• _Excerpt_
>>>

Re: YCbCr continued
Re: YCbCr continued
- Subject: Re: YCbCr continued
- From: Paul Schneider <email@hidden>
- Date: Tue, 5 Aug 2008 11:56:10 -0500
The only way I could see this happens is if core image is somehow
apply a color transform before my shader is activated and the
reversing it back out before it gets displayed.
That's typically what happens. CI has a processing colorspace and an
output colorspace. Your inputs are converted to the processing space,
the kernels are run, and then the result is converted to the output
space. Make sure that all the spaces are tagged the same to avoid
conversion.
Also, you probably don't want to use the "DisplayRGB" colorspace,
since that is calibrated to your monitor. GenericRGB is probably more
what you want.
- Paul
On Aug 5, 2008, at 11:50 AM, Brad Wright wrote:
I'll try that. I don't know how to work with ARB shaders, but I'll
see what I can do.
I think the color is set up correctly, as there is no shift in color
when I write the ciimage which I took from the FxTexture that was
passed in to the pluggin. I tried creating a ciimage from retrieved
YUV data from the same frame, and I didn't notice any color shift.
Is there any known problems with using CIImages that could cause a
color shift? The only way I could see this happens is if core image
is somehow apply a color transform before my shader is activated and
the reversing it back out before it gets displayed.

<<<

Segmentation dataset records

>>>

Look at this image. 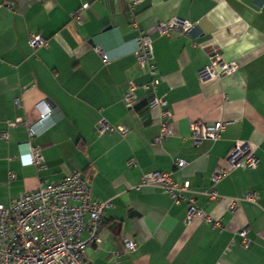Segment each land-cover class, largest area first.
<instances>
[{
    "label": "crops",
    "instance_id": "1",
    "mask_svg": "<svg viewBox=\"0 0 264 264\" xmlns=\"http://www.w3.org/2000/svg\"><path fill=\"white\" fill-rule=\"evenodd\" d=\"M134 1L0 0V203L79 169L92 197L112 203L100 241L85 250L91 263L264 264V0ZM83 6L77 21L72 13ZM174 17L196 23L201 33H160L157 23ZM141 32L152 40L155 90L143 88L152 77L135 53ZM32 33L48 44L34 49ZM214 52L238 69L202 79ZM130 81L137 85L132 108L123 97ZM153 95L171 110V135L162 144L154 141L160 109L147 105ZM102 118L128 132L98 133ZM15 120L23 123L8 125ZM218 120L226 121L222 137L192 140L193 122ZM237 141L254 147L256 167L227 162ZM28 142L39 147L46 168L30 163ZM177 157L187 165L176 167ZM220 166L227 174L214 183ZM151 171L188 181L187 195L221 225L186 221V201L175 202L160 184L141 183ZM212 186L215 199L205 192ZM128 238L135 251L126 249Z\"/></svg>",
    "mask_w": 264,
    "mask_h": 264
},
{
    "label": "built area",
    "instance_id": "2",
    "mask_svg": "<svg viewBox=\"0 0 264 264\" xmlns=\"http://www.w3.org/2000/svg\"><path fill=\"white\" fill-rule=\"evenodd\" d=\"M141 0H135L134 3ZM80 7L72 13V17L81 21ZM136 26L135 17H131ZM160 33L170 35L174 30H181L191 36L199 35L196 23L178 17L160 21L157 23ZM30 44L34 49L48 44L41 35L32 33ZM96 48L103 53V59L109 62V55L100 46ZM140 66L149 69L152 81L144 84V89H156L159 75L156 65L153 63V46L150 35L141 32L137 37V49L135 51ZM238 65L225 61L219 52L208 56V63L199 71L202 79L222 77L234 73ZM134 81L128 83L124 92V102L127 107H134L137 102ZM147 105L151 108L160 109V131L154 137L156 143L162 144L170 135L171 128L169 117L171 110L167 108V100L163 96L153 95ZM45 114L41 116L44 117ZM23 123L21 120L9 121V126H17ZM226 128V121L218 120L211 123L196 121L192 123V140L199 143L202 140H216L222 137ZM96 129L103 134L108 131H119L122 135L128 132V127L115 126L107 119L98 121ZM30 136L36 135V129L28 126ZM3 139H7L8 132L3 131ZM30 163L38 165L40 169L47 167L43 161L39 147L28 142ZM134 161L130 159L129 163ZM174 164L178 168L187 165L182 158H175ZM227 162L231 166L254 168L258 159L254 147L243 141H237L230 149ZM227 174L226 167L220 166L213 175V182L217 183ZM11 177H15L11 173ZM142 184H160L168 191L175 202L186 201L188 204L186 221L195 217L203 218L206 222L215 226L221 225V219L208 214L202 207L197 205L193 196L187 195L189 182L178 183L170 172L151 171L142 176ZM212 199L219 193L212 186L205 191ZM248 198L253 195L248 194ZM112 206L110 199H94L92 188L82 176L79 169L69 171L58 181L40 185L36 189L23 192L8 206L0 203V264H93L84 257L87 247L96 245L100 241V231L104 225V215ZM231 210L237 207L235 201L231 204ZM83 232H87L85 238ZM248 229L239 231L245 245L250 243L247 235ZM125 247L128 251L136 250V242L132 238L125 239Z\"/></svg>",
    "mask_w": 264,
    "mask_h": 264
}]
</instances>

<<<

• _Short task_
Which colorspace does the YCbCr reply recommend in place of "DisplayRGB"?

• _Correct result_
GenericRGB